One of the most frightening non-criminal bureaucratic actions the state can impose against you is the suspension of your driver’s license. That suspension may affect not only your sense of personal freedom but your very livelihood. If you find yourself facing a possible loss of your California driver’s license based upon a “lack of skill” suspension, you should be aware that there can be several steps to the process, which means that you have several opportunities to present information that may help you avoid this kind of license suspension. To work toward avoiding this suspension, it is important to understand the difference between a lack-of-skill interview as opposed to a lack-of-skill hearing, and how you need to handle each type of event. As with any type of situation that may impact your continued ability to drive legally, make sure you’ve retained an experienced San Francisco DMV defense attorney to give you the advice you need.

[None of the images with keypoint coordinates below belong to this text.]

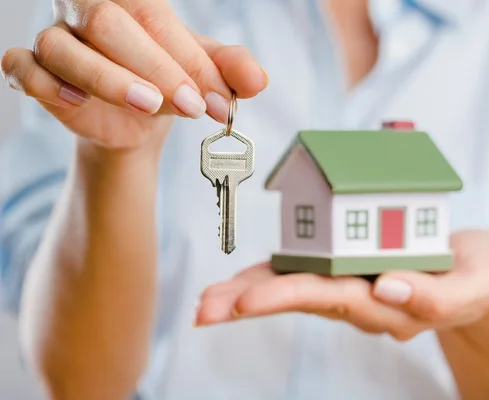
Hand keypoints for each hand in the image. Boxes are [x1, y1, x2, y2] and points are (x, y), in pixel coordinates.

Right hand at [1, 0, 266, 150]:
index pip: (156, 17)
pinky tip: (75, 100)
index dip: (188, 61)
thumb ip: (230, 71)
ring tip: (149, 104)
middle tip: (193, 106)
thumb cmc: (166, 82)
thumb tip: (258, 79)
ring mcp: (56, 39)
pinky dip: (46, 84)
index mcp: (132, 2)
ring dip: (111, 80)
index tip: (219, 100)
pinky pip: (23, 68)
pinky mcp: (32, 69)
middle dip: (157, 69)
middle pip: (110, 25)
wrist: (137, 118)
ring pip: (66, 49)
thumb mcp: (202, 75)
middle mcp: (88, 11)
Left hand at [195, 230, 488, 340]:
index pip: (334, 299)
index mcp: (390, 302)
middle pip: (302, 298)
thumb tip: (389, 290)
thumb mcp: (478, 284)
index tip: (248, 303)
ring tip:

As noted above, an interview is very distinct from a hearing. The interview phase takes place near the beginning of a lack-of-skill case. One mistake that too many people make is that they fail to appreciate the seriousness of a loss-of-skill interview. They do not recognize the risks facing them and walk into the interview ill-prepared. These unprepared drivers may not be ready for the questions they get from the hearing officer and, due to that lack of preparation and knowledge, do not know how to respond properly to the questions they’re asked. When that happens, this interview process may go badly and be enough to lead the DMV to issue a suspension.

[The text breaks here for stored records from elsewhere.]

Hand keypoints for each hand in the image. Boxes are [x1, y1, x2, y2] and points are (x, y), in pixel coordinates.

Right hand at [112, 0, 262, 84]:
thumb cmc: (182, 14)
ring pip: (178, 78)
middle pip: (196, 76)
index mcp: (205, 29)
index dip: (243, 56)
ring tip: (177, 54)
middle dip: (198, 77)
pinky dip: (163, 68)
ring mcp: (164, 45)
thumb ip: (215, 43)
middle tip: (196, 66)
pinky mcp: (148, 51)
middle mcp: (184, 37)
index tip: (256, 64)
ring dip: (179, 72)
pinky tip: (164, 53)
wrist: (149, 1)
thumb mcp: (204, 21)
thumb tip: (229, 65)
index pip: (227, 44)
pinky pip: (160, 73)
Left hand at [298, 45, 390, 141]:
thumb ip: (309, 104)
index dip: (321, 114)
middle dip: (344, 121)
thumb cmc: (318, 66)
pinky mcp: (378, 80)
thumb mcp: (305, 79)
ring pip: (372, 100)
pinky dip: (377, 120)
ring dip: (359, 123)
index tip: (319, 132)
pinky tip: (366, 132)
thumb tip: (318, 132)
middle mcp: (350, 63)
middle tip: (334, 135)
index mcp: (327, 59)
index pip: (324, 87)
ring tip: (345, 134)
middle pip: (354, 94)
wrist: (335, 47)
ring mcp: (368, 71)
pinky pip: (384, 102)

If the DMV does suspend your license after the interview phase, then the hearing phase may follow. To get your case to a hearing, though, you have to act properly and quickly. You must make a valid request and get the hearing scheduled within 14 days. At your hearing, the outcome you’re looking for is a reversal of that suspension of your license. To get that outcome, it once again (just as in the interview phase) comes down to solid preparation and giving the hearing officer what he/she needs to hear/see in order to determine that you are, in fact, safe to drive.